Вторая мировая война. (Часть II, тома 3-4) (Черчилль) - страница 27

Если бы только Англия знала, какой Гитлер на самом деле добрый, она, конечно, пошла бы навстречу его желаниям!

Многие выдающиеся врачи занимались вопросом о состоянии умственных способностей Гесса. Он, безусловно, был неврастеником, человеком душевно раздвоенным, который искал покоя и одновременно стремился к могуществу и высокому положению и поклонялся вождю. Но он не был простым психопатом. Он страстно верил в то представление, которое создал себе о Гитлере. Если бы только Англия могла также поверить в него, сколь многих страданий можно было бы избежать и как легко было бы прийти к соглашению! Свобода действий для Германии в Европе, а для Англии в ее собственной империи! Другими второстепенными условиями были: возврат германских колоний, эвакуация Ирака и заключение перемирия и мира с Италией.

В данный же момент положение Англии было безнадежным. Если бы она не согласилась на эти условия, то «рано или поздно настал бы день, когда она оказалась бы вынужденной согласиться на них».

Набор данных:
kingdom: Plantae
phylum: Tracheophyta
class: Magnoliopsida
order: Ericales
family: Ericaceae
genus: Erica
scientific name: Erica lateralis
--
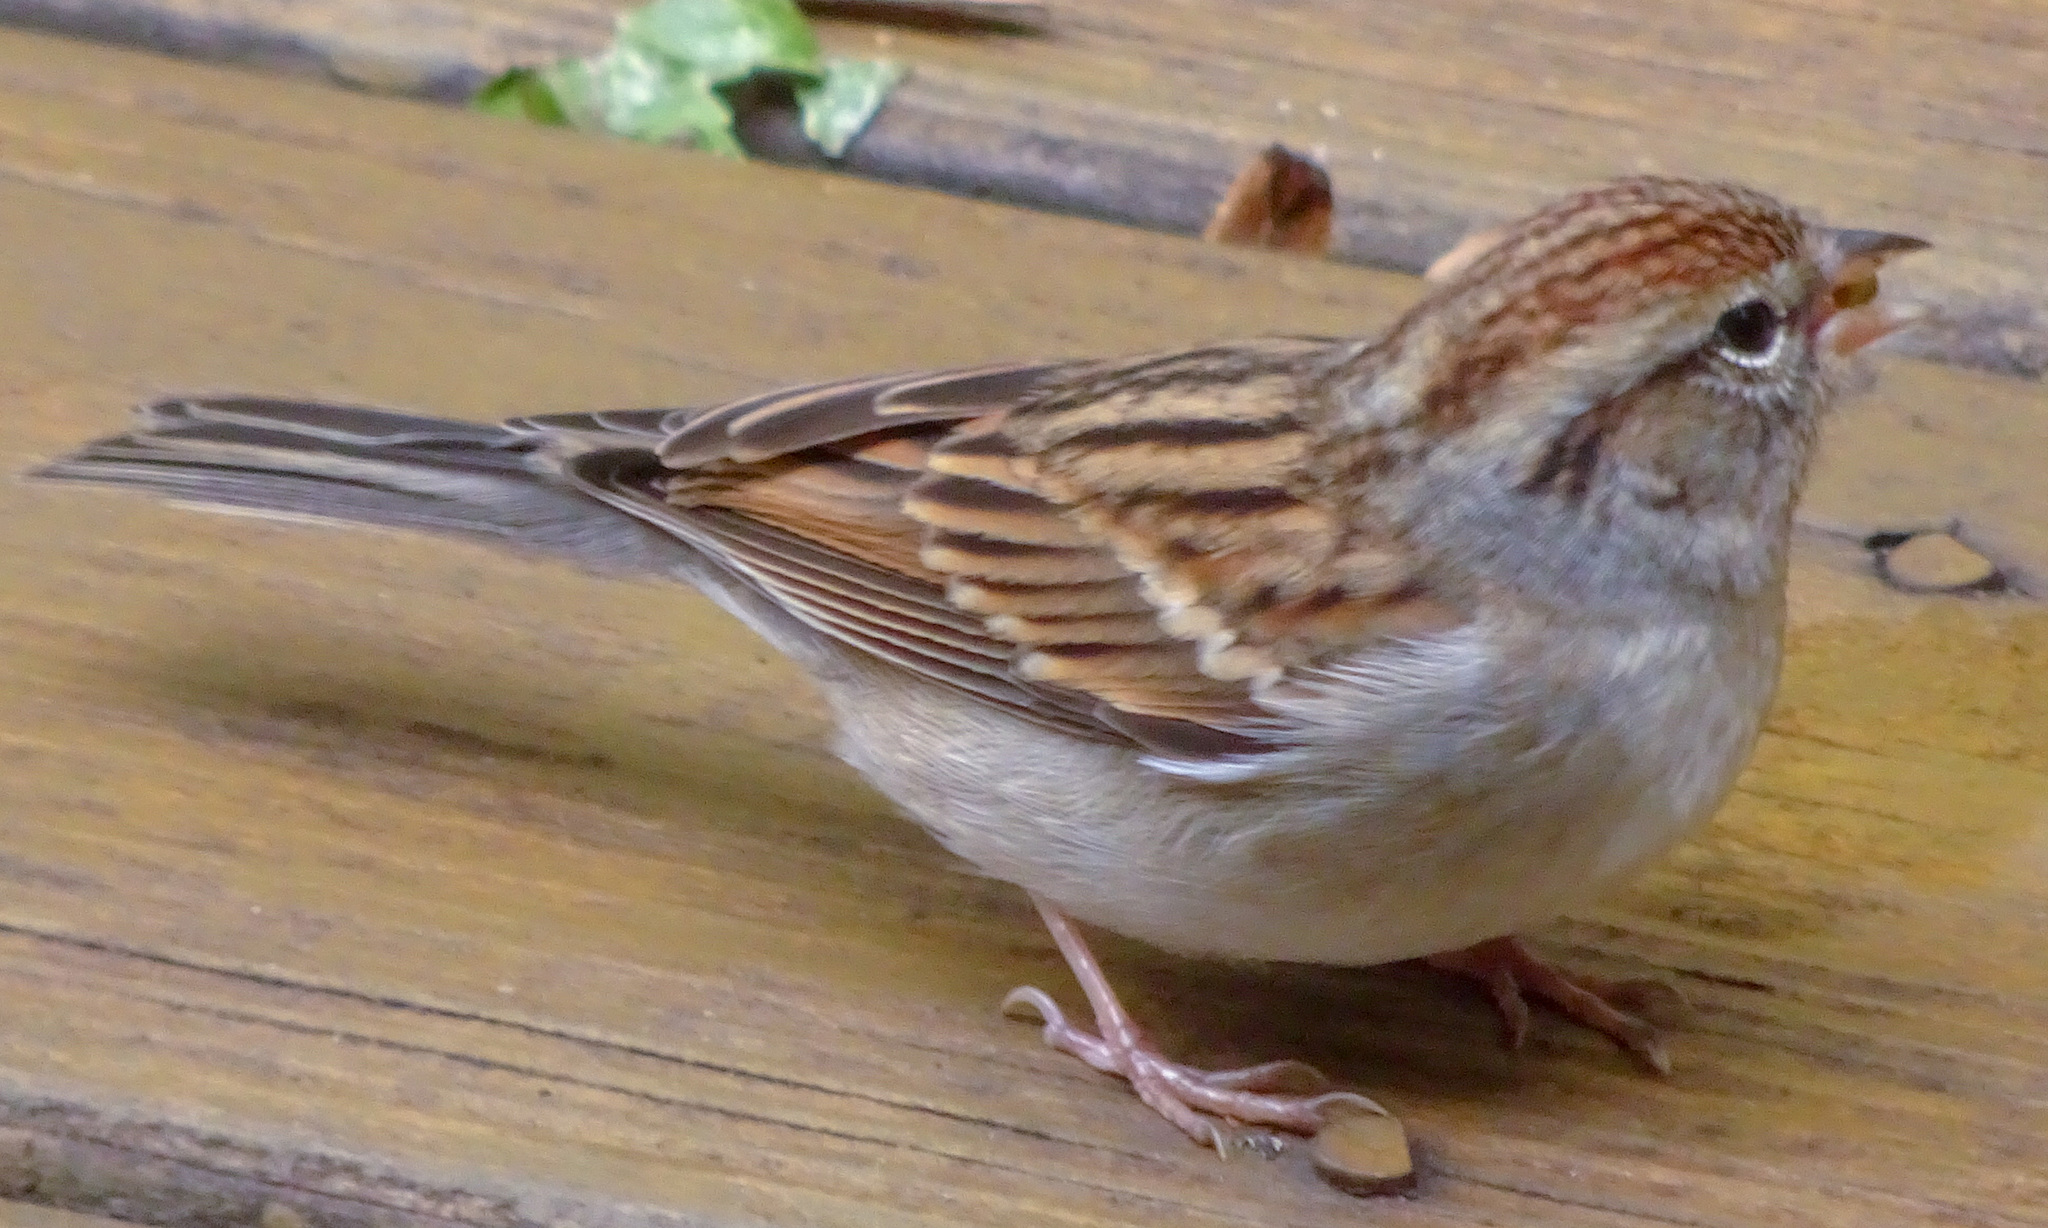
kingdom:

Задания:
1. Ответьте на вопросы по отрывку о Гессе:
(a) Кто занимался вопросом об умственных способностях Гесса?
(b) Какие второстепенные условия там перечислены?
(c) Каким названо положение Англии в данный момент?
2. Продолжите отрывок о Гессе, начав сразу после его последнего предложения.

Ответы:
1.
(a) Многие выдающиеся врачи.
(b) Возврат германских колоний, эвакуация Ирака и заключение перемирия и мира с Италией.
(c) Безнадежным.

2.
На это лорд Саймон ответил:

«Не думаю, что этот аргумент покажется кабинету очень убедительным, так как в нашей стране, знаете ли, живут довольно храбрые люди и мы не очень-то любим угрозы!»

Если учесть, что Гесс так близко стоял к Гитлеру, то кажется удивительным, что он не знал или если и знал, то не сообщил нам о предстоящем нападении на Россию, к которому велись такие широкие приготовления. Советское правительство было чрезвычайно заинтриговано эпизодом с Гессом, и оно создало вокруг него много неправильных версий. Три года спустя, когда я вторично приехал в Москву, я убедился, насколько Сталин интересовался этим вопросом. За обедом он спросил меня, что скрывалось за миссией Гесса. Я кратко сообщил ему то, что изложил здесь. У меня создалось впечатление, что, по его мнению, здесь имели место какие-то тайные переговоры или заговор о совместных действиях Англии и Германии при вторжении в Россию, которые закончились провалом. Зная, какой он умный человек, я был поражен его неразумностью в этом вопросе.

Когда переводчик дал мне понять, что Сталин не верит моим объяснениям, я ответил через своего переводчика:

«Когда я излагаю известные мне факты, то ожидаю, что мне поверят».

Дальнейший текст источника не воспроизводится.